Add more comments in try to explain, that Path is a relative path here and it could be with any slashes, so convert it to native to make sure it's compatible with the current system.

clang-tools-extra/clangd/unittests/remote/MarshallingTests.cpp
242

Thanks for advice, fixed

kbobyrev requested changes to this revision.Oct 19 2020, 5:55 AM

Also, please hit "Done" on the comments you resolved so that it's easier to track which ones are fixed, otherwise it's hard to follow :(

The patch looks good now, almost ready to go: comments are not really clear right now, I suggested possible alternatives.

clang-tools-extra/clangd/index/remote/marshalling/Marshalling.cpp
96

We normally don't escape variable names a-la Markdown.

Right now it's no very clear what it means, maybe just Construct full path using local prefix. or optionally just remove this one.

100

Maybe just FuzzyFindRequest requires proximity paths to have platform-native format in order for SymbolIndex to process the query correctly..

This revision now requires changes to proceed.Oct 19 2020, 5:55 AM
ArcsinX updated this revision to Diff 299034.Oct 19 2020, 6:16 AM

Comments fixes

ArcsinX marked 7 inline comments as done.Oct 19 2020, 6:19 AM
kbobyrev accepted this revision.Oct 19 2020, 7:22 AM

Thank you for the patch!

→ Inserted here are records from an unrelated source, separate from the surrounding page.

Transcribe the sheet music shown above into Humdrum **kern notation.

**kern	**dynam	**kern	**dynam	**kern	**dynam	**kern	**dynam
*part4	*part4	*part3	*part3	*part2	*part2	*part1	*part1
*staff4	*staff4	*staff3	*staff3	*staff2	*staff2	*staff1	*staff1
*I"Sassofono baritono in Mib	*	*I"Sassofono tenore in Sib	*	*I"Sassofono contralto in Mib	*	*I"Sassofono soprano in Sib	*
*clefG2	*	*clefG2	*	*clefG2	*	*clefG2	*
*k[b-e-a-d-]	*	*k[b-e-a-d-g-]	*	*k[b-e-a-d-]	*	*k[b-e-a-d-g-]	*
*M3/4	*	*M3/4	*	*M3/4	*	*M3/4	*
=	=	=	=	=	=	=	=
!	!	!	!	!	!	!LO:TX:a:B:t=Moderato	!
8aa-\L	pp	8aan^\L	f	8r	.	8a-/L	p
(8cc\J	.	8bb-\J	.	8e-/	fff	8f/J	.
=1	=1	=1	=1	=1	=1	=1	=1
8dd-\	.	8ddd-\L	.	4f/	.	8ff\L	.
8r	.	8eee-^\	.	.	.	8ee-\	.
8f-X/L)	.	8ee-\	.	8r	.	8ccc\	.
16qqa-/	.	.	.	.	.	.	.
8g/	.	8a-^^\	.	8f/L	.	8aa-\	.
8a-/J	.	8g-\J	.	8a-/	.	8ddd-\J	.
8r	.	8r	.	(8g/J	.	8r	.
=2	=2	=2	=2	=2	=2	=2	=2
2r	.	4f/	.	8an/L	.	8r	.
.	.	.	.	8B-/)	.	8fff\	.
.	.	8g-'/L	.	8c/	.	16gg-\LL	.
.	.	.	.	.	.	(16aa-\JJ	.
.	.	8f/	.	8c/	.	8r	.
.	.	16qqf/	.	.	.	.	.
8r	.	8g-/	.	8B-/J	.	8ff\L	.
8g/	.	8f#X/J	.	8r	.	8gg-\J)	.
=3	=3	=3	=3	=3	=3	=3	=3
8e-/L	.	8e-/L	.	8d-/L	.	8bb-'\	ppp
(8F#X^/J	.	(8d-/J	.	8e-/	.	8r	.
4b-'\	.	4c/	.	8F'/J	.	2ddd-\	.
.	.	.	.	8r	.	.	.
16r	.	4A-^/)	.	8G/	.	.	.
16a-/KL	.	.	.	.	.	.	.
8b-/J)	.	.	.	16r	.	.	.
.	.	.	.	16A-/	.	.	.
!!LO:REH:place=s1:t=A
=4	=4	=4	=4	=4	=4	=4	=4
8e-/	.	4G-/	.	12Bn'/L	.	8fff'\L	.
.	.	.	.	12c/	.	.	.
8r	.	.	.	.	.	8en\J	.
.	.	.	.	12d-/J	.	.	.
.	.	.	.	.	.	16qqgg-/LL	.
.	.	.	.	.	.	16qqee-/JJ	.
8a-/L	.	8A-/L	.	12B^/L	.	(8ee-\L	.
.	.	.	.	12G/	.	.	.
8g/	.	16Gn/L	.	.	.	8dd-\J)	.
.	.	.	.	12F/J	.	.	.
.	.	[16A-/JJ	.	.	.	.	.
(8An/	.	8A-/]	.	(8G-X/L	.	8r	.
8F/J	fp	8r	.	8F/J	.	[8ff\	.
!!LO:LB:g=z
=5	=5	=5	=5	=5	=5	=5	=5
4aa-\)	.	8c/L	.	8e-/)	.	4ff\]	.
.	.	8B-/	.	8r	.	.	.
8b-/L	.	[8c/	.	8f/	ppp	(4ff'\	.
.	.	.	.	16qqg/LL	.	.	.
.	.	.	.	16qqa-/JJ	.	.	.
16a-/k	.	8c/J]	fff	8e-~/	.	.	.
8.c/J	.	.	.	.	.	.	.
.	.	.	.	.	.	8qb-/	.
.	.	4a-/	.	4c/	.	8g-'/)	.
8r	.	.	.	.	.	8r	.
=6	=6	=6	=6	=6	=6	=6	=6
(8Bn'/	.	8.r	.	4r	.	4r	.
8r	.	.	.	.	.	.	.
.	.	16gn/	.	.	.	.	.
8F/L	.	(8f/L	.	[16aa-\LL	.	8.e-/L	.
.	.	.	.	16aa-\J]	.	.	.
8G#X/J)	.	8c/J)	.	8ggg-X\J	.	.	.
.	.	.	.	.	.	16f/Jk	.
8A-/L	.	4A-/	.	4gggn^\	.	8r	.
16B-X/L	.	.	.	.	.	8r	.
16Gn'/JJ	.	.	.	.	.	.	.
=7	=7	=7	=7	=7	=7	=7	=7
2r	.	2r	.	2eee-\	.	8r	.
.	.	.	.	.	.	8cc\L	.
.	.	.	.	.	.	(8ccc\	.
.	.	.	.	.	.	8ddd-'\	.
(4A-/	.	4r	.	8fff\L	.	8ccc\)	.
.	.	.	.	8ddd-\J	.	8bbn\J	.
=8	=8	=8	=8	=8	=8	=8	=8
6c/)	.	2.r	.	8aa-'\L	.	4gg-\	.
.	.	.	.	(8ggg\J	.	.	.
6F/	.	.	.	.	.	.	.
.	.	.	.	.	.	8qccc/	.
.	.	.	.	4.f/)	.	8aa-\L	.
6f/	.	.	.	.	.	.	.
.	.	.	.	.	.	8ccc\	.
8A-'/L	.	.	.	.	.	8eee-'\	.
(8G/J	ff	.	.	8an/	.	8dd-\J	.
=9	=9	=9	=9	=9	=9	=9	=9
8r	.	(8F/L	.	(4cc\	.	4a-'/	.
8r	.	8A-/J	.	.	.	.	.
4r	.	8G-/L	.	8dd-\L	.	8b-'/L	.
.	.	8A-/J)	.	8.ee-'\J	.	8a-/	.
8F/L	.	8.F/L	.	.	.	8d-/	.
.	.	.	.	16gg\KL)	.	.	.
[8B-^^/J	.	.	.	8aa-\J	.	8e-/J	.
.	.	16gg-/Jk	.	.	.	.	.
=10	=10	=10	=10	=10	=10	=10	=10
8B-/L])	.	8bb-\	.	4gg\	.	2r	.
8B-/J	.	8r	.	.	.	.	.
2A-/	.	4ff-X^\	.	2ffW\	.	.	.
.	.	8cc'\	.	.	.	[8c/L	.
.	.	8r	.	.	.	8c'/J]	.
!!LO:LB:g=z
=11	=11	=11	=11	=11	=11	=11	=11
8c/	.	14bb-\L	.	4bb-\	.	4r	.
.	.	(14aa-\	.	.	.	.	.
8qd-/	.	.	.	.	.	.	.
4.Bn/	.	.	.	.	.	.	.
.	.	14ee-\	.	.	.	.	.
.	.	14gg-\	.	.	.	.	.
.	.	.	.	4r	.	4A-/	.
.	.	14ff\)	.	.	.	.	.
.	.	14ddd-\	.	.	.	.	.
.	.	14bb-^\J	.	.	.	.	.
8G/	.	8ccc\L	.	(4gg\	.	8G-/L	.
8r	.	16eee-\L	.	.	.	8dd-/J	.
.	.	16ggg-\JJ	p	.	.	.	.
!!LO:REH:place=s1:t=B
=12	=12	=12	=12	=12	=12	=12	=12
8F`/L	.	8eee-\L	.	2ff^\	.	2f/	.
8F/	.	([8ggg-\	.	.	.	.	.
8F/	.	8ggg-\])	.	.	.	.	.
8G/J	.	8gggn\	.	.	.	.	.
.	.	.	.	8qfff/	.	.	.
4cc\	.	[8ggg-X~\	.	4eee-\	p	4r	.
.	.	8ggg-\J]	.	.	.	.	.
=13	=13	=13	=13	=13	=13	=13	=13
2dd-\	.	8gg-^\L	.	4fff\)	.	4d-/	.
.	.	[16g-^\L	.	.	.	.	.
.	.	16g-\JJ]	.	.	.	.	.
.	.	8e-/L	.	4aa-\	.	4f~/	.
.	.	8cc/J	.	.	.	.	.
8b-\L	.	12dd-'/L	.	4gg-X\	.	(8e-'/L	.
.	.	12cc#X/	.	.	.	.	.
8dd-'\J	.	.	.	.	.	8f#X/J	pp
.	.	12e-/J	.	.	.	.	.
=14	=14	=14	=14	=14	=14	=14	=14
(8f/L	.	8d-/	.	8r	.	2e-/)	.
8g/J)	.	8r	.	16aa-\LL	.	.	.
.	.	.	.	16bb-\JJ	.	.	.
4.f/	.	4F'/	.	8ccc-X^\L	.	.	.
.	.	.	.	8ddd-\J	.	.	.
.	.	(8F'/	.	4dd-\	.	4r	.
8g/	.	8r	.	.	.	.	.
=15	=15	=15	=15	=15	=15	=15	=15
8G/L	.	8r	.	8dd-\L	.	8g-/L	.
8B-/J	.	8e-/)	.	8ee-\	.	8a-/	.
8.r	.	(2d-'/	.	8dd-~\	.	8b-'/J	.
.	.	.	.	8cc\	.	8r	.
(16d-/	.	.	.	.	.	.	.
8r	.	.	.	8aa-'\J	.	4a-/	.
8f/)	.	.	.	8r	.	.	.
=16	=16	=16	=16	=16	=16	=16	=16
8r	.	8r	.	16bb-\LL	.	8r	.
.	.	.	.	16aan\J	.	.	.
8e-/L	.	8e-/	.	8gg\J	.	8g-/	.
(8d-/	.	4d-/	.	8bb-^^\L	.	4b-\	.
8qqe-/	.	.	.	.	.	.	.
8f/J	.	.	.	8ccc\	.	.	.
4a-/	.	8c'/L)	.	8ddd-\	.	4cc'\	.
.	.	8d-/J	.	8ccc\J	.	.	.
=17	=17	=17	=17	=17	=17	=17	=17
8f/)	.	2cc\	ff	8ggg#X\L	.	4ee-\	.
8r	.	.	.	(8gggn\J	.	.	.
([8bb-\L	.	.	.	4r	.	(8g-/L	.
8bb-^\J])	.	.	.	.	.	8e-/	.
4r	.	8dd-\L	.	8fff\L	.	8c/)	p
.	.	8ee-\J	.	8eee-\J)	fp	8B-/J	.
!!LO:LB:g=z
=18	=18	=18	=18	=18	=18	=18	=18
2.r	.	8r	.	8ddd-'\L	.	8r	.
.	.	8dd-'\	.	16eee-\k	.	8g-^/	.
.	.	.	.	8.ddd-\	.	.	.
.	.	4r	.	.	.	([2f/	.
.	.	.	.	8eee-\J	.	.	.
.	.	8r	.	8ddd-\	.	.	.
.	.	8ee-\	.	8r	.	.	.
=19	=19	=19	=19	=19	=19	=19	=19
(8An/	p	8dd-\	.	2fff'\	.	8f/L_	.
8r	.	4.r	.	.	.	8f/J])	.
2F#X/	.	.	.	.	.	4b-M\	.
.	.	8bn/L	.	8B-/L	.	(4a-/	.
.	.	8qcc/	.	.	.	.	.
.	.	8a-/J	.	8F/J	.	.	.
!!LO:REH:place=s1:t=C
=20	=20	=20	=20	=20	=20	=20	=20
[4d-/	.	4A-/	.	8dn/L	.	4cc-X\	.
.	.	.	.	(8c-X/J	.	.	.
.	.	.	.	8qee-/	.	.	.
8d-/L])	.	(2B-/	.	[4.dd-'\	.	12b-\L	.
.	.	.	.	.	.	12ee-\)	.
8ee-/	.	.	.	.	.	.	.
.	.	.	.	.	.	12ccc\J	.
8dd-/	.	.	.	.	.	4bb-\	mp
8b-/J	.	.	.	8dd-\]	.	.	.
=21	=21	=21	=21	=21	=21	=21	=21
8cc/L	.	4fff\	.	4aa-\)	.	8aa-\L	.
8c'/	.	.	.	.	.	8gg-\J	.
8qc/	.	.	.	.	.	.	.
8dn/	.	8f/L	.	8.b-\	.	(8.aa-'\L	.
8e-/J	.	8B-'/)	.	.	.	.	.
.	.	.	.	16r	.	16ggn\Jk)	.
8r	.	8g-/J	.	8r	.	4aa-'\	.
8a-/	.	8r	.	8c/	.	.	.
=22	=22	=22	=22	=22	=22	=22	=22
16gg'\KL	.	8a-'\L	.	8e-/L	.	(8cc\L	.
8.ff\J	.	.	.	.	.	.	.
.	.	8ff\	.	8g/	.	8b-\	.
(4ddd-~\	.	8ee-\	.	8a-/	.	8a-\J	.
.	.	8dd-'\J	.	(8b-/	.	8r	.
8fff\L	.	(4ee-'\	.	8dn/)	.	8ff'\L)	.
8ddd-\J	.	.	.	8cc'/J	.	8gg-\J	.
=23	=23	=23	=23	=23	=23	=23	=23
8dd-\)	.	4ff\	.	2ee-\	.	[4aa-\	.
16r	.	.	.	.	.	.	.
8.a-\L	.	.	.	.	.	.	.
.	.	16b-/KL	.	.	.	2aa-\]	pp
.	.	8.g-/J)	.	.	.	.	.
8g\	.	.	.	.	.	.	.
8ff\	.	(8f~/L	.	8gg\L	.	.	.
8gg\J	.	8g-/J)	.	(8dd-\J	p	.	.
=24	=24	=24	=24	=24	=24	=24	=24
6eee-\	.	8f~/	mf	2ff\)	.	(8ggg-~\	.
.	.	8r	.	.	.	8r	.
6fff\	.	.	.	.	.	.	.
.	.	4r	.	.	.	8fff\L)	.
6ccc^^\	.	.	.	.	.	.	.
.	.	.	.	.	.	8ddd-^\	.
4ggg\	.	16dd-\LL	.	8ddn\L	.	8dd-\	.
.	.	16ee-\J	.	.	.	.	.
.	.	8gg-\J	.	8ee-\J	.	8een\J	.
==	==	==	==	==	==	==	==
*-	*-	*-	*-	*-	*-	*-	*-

Ready to land it now.

Please update the patch message before commiting though:

Without this patch 7 marshalling tests fails on Windows.
This patch contains the following changes:
Allow paths with Windows slashes.

This is not correct anymore, right?

Add support for URI with Windows path.
Change the value of the second parameter of several llvm::sys::path::convert_to_slash() calls: We should use windows instead of posix to ensure UNIX slashes in the path.
Remove part of RemoteMarshallingTest::IncludeHeaderURI test which could not be ported on Windows.

This should not be the case anymor.

This revision is now accepted and ready to land.Oct 19 2020, 7:22 AM
ArcsinX edited the summary of this revision. (Show Details)Oct 19 2020, 8:09 AM

Thank you for the patch! Ready to land it now.

Thank you for review!

Please update the patch message before commiting though:

Without this patch 7 marshalling tests fails on Windows.

7 => 6

This patch contains the following changes:
Allow paths with Windows slashes.

This is not correct anymore, right?

We allow paths with Windows slashes now (convert to the POSIX style instead of assertion). I have updated description about this.

Add support for URI with Windows path.
Change the value of the second parameter of several llvm::sys::path::convert_to_slash() calls: We should use windows instead of posix to ensure UNIX slashes in the path.
Remove part of RemoteMarshallingTest::IncludeHeaderURI test which could not be ported on Windows.

This should not be the case anymor.

I have changed: "Remove" => "Port to Windows"

This revision was landed with ongoing or failed builds.Oct 20 2020, 3:05 AM
This revision was automatically updated to reflect the committed changes.